**SUPPLIED RECORDS**
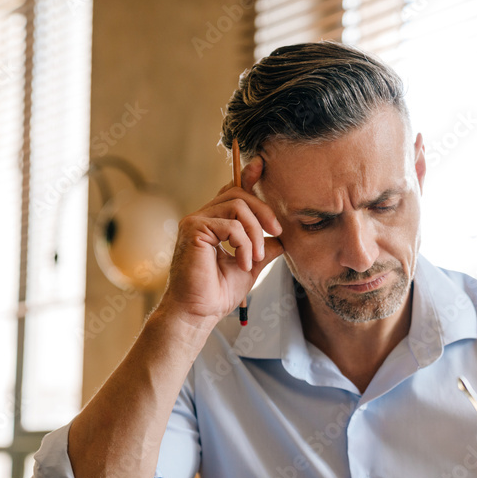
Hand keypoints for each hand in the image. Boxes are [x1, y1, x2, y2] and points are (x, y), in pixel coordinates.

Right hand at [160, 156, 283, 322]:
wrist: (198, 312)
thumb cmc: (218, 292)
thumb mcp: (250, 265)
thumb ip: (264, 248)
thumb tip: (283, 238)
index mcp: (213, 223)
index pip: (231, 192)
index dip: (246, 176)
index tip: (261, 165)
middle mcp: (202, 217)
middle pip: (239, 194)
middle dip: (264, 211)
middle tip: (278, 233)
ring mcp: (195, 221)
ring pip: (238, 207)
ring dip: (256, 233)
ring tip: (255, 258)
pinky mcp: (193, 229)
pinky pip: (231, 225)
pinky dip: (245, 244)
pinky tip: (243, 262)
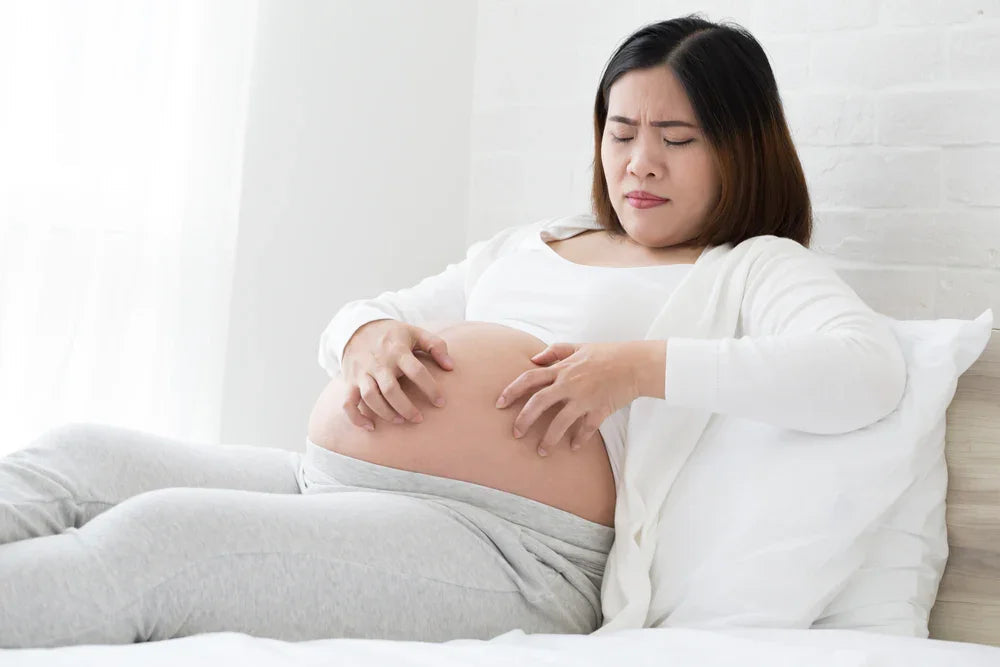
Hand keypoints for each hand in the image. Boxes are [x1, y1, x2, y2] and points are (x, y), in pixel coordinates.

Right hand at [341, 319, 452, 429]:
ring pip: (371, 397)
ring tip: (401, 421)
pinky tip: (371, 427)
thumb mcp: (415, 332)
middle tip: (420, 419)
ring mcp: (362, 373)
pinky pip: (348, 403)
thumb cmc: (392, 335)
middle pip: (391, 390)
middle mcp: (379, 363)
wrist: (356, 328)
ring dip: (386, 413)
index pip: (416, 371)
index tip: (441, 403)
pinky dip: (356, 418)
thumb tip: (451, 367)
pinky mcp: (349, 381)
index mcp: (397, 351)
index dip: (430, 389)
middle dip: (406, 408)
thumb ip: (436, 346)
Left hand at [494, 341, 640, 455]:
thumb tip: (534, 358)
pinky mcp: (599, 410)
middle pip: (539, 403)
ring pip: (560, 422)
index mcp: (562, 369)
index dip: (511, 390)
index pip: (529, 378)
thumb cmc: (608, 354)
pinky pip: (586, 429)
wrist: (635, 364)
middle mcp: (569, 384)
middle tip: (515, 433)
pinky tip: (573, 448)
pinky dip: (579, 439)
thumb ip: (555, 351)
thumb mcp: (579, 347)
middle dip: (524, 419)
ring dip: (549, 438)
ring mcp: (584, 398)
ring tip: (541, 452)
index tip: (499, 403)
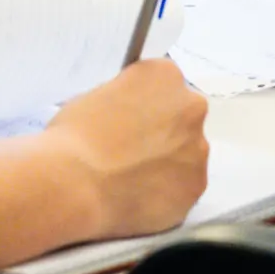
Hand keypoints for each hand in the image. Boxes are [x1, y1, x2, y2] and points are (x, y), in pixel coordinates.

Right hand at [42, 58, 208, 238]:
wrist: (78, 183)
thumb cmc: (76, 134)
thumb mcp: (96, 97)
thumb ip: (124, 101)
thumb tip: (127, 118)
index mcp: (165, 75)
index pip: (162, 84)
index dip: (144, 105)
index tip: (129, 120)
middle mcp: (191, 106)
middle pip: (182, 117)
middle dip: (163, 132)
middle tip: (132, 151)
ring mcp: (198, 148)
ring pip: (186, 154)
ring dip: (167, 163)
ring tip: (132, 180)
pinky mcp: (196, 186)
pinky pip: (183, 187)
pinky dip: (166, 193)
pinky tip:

**ASSIGNMENT**
Show every line from the listing that contains "Right".

**TASK OUTPUT**
Right hand at [160, 156, 283, 322]:
Right hand at [341, 319, 452, 429]:
Right hand at [42, 58, 208, 238]:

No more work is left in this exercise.